A partial order $\mathbb{B}$ is universal for a class $\cal{P}$ of partial orders if every order in $\cal{P}$ embeds
order-preservingly into $\mathbb{B}$.
For example, every partial order
$\langle\mathbb{P},\lt\rangle$ maps order-preservingly into
its power set by the map
$$p\mapsto\{q\in\mathbb{P}\mid q\leq p\}$$ that sends each element $p$ to its
lower cone.
Thus, the power set order $\langle
P(\{1,2,\ldots,n\}),{\subseteq}\rangle$ is universal for
the class of partial orders of size $n$. This provides an
order of size $2^n$ that is universal for orders of size
$n$.
Question. What is the minimal size of a partial
order that is universal for orders of size $n$?
In particular, is there a polynomial upper bound?
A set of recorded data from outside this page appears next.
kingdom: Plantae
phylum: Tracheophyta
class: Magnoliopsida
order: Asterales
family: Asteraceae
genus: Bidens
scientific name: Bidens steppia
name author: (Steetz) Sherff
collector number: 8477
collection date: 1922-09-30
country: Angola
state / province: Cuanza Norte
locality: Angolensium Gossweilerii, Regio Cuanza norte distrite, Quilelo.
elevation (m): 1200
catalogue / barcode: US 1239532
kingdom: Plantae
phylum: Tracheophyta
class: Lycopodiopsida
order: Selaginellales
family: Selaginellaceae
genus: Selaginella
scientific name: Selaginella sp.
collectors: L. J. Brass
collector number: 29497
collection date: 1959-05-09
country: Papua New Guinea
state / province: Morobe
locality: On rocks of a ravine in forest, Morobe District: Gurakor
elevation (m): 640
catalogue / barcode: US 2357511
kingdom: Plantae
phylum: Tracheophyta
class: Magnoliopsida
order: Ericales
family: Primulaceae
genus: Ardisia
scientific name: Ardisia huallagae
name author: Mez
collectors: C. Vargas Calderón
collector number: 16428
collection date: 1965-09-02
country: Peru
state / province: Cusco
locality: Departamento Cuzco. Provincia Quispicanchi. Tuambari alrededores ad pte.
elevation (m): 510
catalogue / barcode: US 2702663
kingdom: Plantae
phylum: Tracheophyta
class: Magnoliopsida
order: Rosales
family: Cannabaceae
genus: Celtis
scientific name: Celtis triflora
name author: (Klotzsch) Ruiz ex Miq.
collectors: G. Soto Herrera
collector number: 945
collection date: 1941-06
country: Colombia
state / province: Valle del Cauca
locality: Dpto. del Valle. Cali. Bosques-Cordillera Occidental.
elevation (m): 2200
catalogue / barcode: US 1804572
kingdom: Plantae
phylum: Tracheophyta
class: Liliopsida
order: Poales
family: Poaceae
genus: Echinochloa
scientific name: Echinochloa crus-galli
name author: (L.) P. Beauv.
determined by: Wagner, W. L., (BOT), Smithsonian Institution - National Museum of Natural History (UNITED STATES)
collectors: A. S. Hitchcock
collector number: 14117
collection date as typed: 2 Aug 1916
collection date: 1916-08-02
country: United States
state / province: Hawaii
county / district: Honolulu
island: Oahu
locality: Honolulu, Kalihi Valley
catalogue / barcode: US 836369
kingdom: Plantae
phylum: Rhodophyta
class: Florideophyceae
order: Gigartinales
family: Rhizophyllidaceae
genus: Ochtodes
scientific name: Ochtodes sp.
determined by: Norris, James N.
One can make at least slight improvements to the $2^n$
upper bound, by observing that the emptyset was not needed,
as it never arises as a lower cone, and we don't need all
the atoms, since if they are needed, then one can use the
co-atoms instead. I suspect that there is a lot of waste in
the power set order, but the best upper bound I know is
still exponential.
For a lower bound, my current knowledge is weak and far
from exponential. Any order that is universal for orders of
size $n$ will contain a chain and an antichain, making it
have size at least $2n-1$. (That bound is exact for $n\leq
3$.) A student in my intro logic course extended this to
$n\log(n)$ by considering $k$ chains (and antichains) of size
$n/k$.
Can one find better lower bounds?
Interestingly, the same student observed that we cannot in
general expect to find unique smallest universal orders,
since he found several orders of size 5 that are
universal for orders of size 3 and which are minimal with
that property. So in general, we cannot expect a unique
optimal universal order. Does this phenomenon occur for
every $n$? (He also found minimal universal orders of size larger than the minimal size universal order.)
Best Answer
Denote by $F(n)$ the number of different partial orders on the set of cardinality $n$. Then the minimal size $N$ of a partial order that is universal for orders of size $n$ satisfies $\binom{N}{n}\geq F(n)$. We may bound $F(n)$ from below as follows (for simplicity I assume that $n$ is even): take $n/2$ blue elements and $n/2$ red elements, then decide for each pair of red and blue elements $r_i$, $b_j$, whether $r_i > b_j$ or not. We get $2^{n^2/4}$ partial orders, and each isomorphism class is counted at most $n!$ times. So, $N^n/n!> \binom{N}{n}\geqslant F(n)\geqslant 2^{n^2/4}/n!$, thus $N>2^{n/4}$.